P3HT is a highly photosensitive material with low thermal conductivity (~0.2 Wm−1 K54). Therefore, particular attention was paid to avoiding permanent damage to the sample by the pump pulse train and to characterizing the sample temperature during the measurement. The damage threshold of the P3HT samples used in this work was determined to be 1.1 ± 0.1 mJ cm−2. Above this pump fluence, photobleaching of the samples is observed. We also see a reduction in the magnitude of the absorption features at the sulfur L2,3 edge and carbon K-edge indicating a structural change in the polymer. For the data presented in the main text (Fig. 2) we confirm that significant sample damage does not occur by comparing the sulfur L2,3 X-ray absorption before and after the measurement (see Supplementary Note 2 for details).
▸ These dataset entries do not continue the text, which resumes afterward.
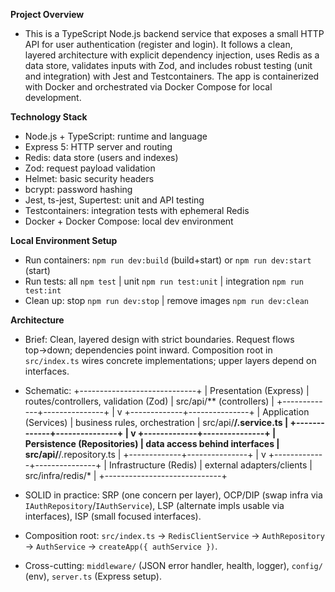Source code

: **Project Overview**
- This is a TypeScript Node.js backend service that exposes a small HTTP API for user authentication (register and login). It follows a clean, layered architecture with explicit dependency injection, uses Redis as a data store, validates inputs with Zod, and includes robust testing (unit and integration) with Jest and Testcontainers. The app is containerized with Docker and orchestrated via Docker Compose for local development.

**Technology Stack**
- Node.js + TypeScript: runtime and language
- Express 5: HTTP server and routing
- Redis: data store (users and indexes)
- Zod: request payload validation
- Helmet: basic security headers
- bcrypt: password hashing
- Jest, ts-jest, Supertest: unit and API testing
- Testcontainers: integration tests with ephemeral Redis
- Docker + Docker Compose: local dev environment

**Local Environment Setup**
- Run containers: `npm run dev:build` (build+start) or `npm run dev:start` (start)
- Run tests: all `npm test` | unit `npm run test:unit` | integration `npm run test:int`
- Clean up: stop `npm run dev:stop` | remove images `npm run dev:clean`

**Architecture**
- Brief: Clean, layered design with strict boundaries. Request flows top→down; dependencies point inward. Composition root in `src/index.ts` wires concrete implementations; upper layers depend on interfaces.
- Schematic:
  +-----------------------------+
  | Presentation (Express)      |  routes/controllers, validation (Zod)
  | src/api/** (controllers)    |
  +-------------+---------------+
                |
                v
  +-------------+---------------+
  | Application (Services)      |  business rules, orchestration
  | src/api/**/.service.ts      |
  +-------------+---------------+
                |
                v
  +-------------+---------------+
  | Persistence (Repositories)  |  data access behind interfaces
  | src/api/**/.repository.ts   |
  +-------------+---------------+
                |
                v
  +-------------+---------------+
  | Infrastructure (Redis)      |  external adapters/clients
  | src/infra/redis/*           |
  +-----------------------------+

- SOLID in practice: SRP (one concern per layer), OCP/DIP (swap infra via `IAuthRepository`/`IAuthService`), LSP (alternate impls usable via interfaces), ISP (small focused interfaces).
- Composition root: `src/index.ts` → `RedisClientService` → `AuthRepository` → `AuthService` → `createApp({ authService })`.
- Cross-cutting: `middleware/` (JSON error handler, health, logger), `config/` (env), `server.ts` (Express setup).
Due to the low thermal conductivity, heat conduction from the sample is not efficient so elevated sample temperatures are reached when irradiated by the pump pulse. To estimate the sample temperature during the pumped acquisitions, we simulate the temperature distribution of the sample for CW illumination of equivalent power and focal spot size (corresponding to 52 μW of absorbed heat flux). The simulations include thermal conduction from the pumped volume and to the sample holder as well as black body cooling from the faces of the sample. Supplementary Fig. 8 shows the results of the temperature simulations. The average sample temperature across the probed volume of the sample is 180 °C. This is below the melting temperature for P3HT, and we do not see any permanent damage to the samples after performing the pump probe measurements. The elevated temperature during the pumped acquisitions is reversible and manifests as a delay independent background in the transient absorption spectrum. This is estimated by taking the average of the transient spectrum at negative time delays and subtracting this from all other delay points.

Theoretical methods

All simulations were performed using the ORCA quantum chemistry package42. The XAS spectra were simulated using TDDFT adapted for the core-hole spectra39. All calculations were performed within the approximation of the PBE0 exchange and correlation (x-c) potential40,41, using def2-TZVP55 basis set. Throughout a fine integration grid was applied and the energy change convergence criteria associated with the self-consistent field cycle was set to 10−9 a.u. The TDDFT equations were solved for 20 states, within the Tamm Damcoff approximation and the interaction with the X-ray field was described using the electric quadrupole approximation. The P3HT model consisted of 4 repeat units, i.e., a tetrathiophene oligomer. The dimer was modeled by duplicating the initial structure and displacing it between 0.32 and 0.36 nm along the z-axis, corresponding to the π stacking direction. All calculated spectra were broadened using a Gaussian with a full-width half maximum of 0.5 eV. The transient spectrum was generated by subtracting the spectrum of the electronic ground state from a spectrum calculated using the lowest triplet state reference and shifting the energetic axis by 9.7 eV for the single oligomer and polaron pair and 10.1 eV for the oligomer dimer to best match the experimental trace. The lowest triplet state is used to approximate the singlet exciton in P3HT, which has the same electronic structure. This represents a good approximation due to the lack of spin sensitivity of XAS spectroscopy as shown in ref. 43. The orbital character of the excited states in the tetrathiophene oligomer and tetrathiophene oligomer dimer are detailed in Supplementary Tables 1, 2. The polaron pair was simulated generating a dimer of the tetrathiophene oligomer separated by 34 nm. The reference ground state was constrained so that one of the oligomers was anionic and the other cationic. The REW-TDDFT spectrum was calculated for this reference state using DFT(PBE0) level of theory using a def2-TZVP basis set. The transient spectrum was generated by subtracting the ground state spectrum from this calculated spectrum.